▶ Document extract
Estimated reading time: 6 minutes

Multilingual poetry across generations

On Nobel Laureate Rabindranath Tagore’s birthday, some Bengalis celebrate the poet by reading his poetry together in the homes of their family and friends. As the founder and host of Poetry of Diaspora in Silicon Valley (PoD-SV) poetry circles, I learned of this joyful practice from one of our regular attendees, a poetry lover called Jayanta, who happens to be a Bengali.

I loved this way to celebrate Thakur’s (as Bengalis call Tagore) birthday because I feel that so many poems remain buried in the pages of books. We can liberate them into the present by giving them voice and breath.

Reading poems aloud is consistent with the ancient oral traditions before any books. It is also a great way to connect with others. Even if someone declares that they just don’t get poetry, one can continue the conversation by telling them why and how the reader selected the poem they chose. Not knowing is full of possibilities. Poetic possibilities have the power to build bridges that last across generations and can cross continents. 

A group of people sit in front of a picture win dow
Bay Area poets gather for a poetry reading at the Cupertino Library (image courtesy: Jyoti Bachani)
Tagore and the poet Xu Zhimo (right) and the architect Lin Huiyin (left), Beijing, 1924
Tagore and the poet Xu Zhimo (right) and the architect Lin Huiyin (left), Beijing, 1924 – China Photo Press (image courtesy: https://books.openedition.org/cdf/7566)

Tagore and Xu Zhimo

In 2021, I wrote this article about the friendship between Tagore and his contemporary, the renowned Chinese poet Xu Zhimo. I learned of this from former Cupertino poet laureate Jing Jing Yang. Recently, the current Cupertino poet laureate, Keiko O’Leary, hosted a multilingual poetry reading at the Cupertino library. She opened the program by saying, “Language and culture can be used to divide us, but it is also a way to unite us.”

Jing Jing, like me, was one of the featured poets. She read us a new poem, freshly written in response to discovering that her grandfather had met the poet Xu Zhimo. Hearing Jing Jing’s poem brought me the happy memory of having celebrated the 2021 Chinese New Year by reading Tagore’s poem at the celebration hosted by Jing Jing with the grandson and great-granddaughter of Xu Zhimo. 

Thakur & The Year 1400

Jayanta had introduced the Tagore poem I read then, and he was sitting right next to me as Jing Jing now read her poem. Tagore’s poem, The Year 1400, urges the reader, a hundred years into the future from when Tagore wrote it, to open their window to enjoy spring, just as the poet found joy in the springtime as he wrote. Behind the readers were lush green trees visible through the glass wall, with spring in the air. 

Her poem moved me so much that when my turn came to read, I proclaimed how maybe someday in the future, a hundred years from now, our grandchildren might talk of how their grandmothers met by reading poems together in Cupertino. Jayanta too felt the need to open his reading of his wife Amita’s poems by first reciting the opening lines of Tagore’s poems, in Bengali.

▶ Source information
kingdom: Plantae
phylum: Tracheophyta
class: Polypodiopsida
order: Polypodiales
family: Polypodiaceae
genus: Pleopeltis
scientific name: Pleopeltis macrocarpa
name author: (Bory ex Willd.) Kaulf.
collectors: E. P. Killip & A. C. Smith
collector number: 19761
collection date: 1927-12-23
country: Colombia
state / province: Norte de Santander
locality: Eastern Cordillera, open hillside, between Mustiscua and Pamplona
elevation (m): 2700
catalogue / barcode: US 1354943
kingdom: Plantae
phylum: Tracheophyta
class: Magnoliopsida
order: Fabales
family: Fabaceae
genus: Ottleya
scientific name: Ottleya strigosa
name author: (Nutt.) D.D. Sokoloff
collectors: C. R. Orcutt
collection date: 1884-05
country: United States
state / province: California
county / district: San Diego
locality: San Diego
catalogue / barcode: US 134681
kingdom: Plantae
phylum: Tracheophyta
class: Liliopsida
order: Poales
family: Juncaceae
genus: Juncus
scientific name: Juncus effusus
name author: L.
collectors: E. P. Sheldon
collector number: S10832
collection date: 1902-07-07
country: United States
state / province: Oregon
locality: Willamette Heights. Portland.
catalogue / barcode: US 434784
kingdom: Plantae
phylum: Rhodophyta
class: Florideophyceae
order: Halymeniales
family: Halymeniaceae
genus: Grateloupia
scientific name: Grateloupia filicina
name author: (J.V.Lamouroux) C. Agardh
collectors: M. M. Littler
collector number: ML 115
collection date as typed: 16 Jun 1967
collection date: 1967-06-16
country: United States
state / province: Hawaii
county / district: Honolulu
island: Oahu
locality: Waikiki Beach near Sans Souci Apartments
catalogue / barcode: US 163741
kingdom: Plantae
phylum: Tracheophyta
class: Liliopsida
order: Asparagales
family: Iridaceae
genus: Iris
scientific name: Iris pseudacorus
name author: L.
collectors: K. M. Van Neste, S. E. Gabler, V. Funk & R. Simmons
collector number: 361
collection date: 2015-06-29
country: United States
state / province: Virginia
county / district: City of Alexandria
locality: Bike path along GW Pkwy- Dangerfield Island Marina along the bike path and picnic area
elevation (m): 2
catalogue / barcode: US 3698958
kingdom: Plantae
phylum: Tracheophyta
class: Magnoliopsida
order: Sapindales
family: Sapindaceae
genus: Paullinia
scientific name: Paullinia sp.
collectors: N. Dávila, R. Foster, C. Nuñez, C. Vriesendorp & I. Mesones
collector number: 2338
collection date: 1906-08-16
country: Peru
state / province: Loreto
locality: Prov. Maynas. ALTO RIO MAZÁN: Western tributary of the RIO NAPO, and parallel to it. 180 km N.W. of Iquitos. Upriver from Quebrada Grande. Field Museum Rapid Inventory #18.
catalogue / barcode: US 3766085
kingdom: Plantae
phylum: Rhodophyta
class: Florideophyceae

▶ Brief A
In the piece on multilingual poetry across generations, who is the current Cupertino poet laureate?
▶ Brief B
Extend the piece on multilingual poetry across generations onward from its last sentence.
Leave the records aside; they have no role here.

▶ Answer box A
Keiko O’Leary.

▶ Answer box B
Later that morning, Jing Jing shared a photo of her with the grandson and great-granddaughter of Xu Zhimo, and the great-grandniece of Tagore. She said, “Jyoti, you were invited to this gathering in Los Angeles in 2024, but you were in India when I called you to join me for this”. I was pleasantly surprised to learn this, since Jing Jing and I only know each other from reading and listening to poems together, with her reading in Mandarin and me reading in Hindi, with translations offered sometimes. Other readers at the program read in Welsh, Hebrew, Japanese, Mandarin, German, Urdu, Marathi, Italian, Spanish, Greek, and English.

Not lost in translation

A Japanese-American high-schooler wrote about her outsider-insider status on her visits to Japan as a 100% American who also can’t deny the 50% Japanese she embodies. She translated the poem into Japanese for the event. Many were surprised because we mostly assume all translations will be into the dominant English here. It is hopeful to see other languages being preserved.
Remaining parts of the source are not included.